The Euro (EUR) remains subdued today as risk sentiment soured the global markets as the European Central Bank (ECB) failed to reassure investors over growing concerns of fragmentation in Eurozone bonds. To quell growing fears, ECB Vice President Luis de Guindos addressed the media:

‘Markets should not doubt how determined we are to address fragmentation. Fragmentation has always been a concern for the ECB.

‘Inflation is very high, more persistent, and broad-based than we thought some months ago. We intend to raise rates by 0.25% in July.’

Providing a potential boost for the Euro is the emergence of news out of Ukraine that Russia is ready for peace talks with Ukraine, according to the Russian Chief Negotiator. Until a response is received from Ukraine however, the pressures from the ongoing conflict will still weigh on the Euro amid growing energy security fears.

Arriving in Kyiv on a symbolic trip of unified support for Ukraine was German Chancellor Olaf Scholz, French President Emmanuel Macron, and Italian Prime Minister Mario Draghi. Macron said:

‘It’s an important moment. It’s a message of unity we’re sending to the Ukrainians, of support, to talk both about the present and the future, since the coming weeks, as we know, will be very difficult.’
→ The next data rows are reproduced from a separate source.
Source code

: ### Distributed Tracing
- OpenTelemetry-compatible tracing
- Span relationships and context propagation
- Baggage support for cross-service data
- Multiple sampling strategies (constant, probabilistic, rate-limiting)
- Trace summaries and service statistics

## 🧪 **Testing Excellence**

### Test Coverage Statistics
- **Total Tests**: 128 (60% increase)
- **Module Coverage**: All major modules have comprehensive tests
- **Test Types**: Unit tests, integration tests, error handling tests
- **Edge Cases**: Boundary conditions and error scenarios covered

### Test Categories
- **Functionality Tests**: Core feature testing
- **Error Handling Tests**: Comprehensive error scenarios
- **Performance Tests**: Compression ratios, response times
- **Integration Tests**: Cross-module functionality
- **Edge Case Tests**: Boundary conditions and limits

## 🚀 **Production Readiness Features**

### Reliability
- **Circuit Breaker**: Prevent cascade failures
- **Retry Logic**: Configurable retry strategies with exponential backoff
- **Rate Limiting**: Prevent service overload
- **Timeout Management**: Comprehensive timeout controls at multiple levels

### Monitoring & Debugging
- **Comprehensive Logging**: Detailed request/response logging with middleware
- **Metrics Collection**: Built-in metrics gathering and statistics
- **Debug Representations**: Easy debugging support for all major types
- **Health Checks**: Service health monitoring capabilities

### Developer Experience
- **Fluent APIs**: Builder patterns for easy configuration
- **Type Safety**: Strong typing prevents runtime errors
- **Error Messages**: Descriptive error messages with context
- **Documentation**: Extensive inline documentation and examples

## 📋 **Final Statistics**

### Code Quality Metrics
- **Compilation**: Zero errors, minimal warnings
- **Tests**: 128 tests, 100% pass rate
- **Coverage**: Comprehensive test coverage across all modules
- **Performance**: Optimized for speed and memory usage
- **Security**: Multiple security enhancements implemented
Until peaceful negotiations can begin, the Euro will likely continue to be negatively impacted by the conflict.

GBP/EUR Exchange Rate Forecast: Dovish BoE Stance to Weigh on Pound?



Looking ahead, all eyes will be on how the markets will react to the BoE’s interest rate decision, with the expected 25bps rate hike not surprising investors. With outside hopes of a bigger increase not materialising, the continued dovish stance of the BoE could further dampen investor’s spirits.

Elsewhere, final readings for Euro area inflation rates are released tomorrow. Unless there is a surprise change to the reading, confirmations of a record high 8.1% inflation are unlikely to impact the Euro any further.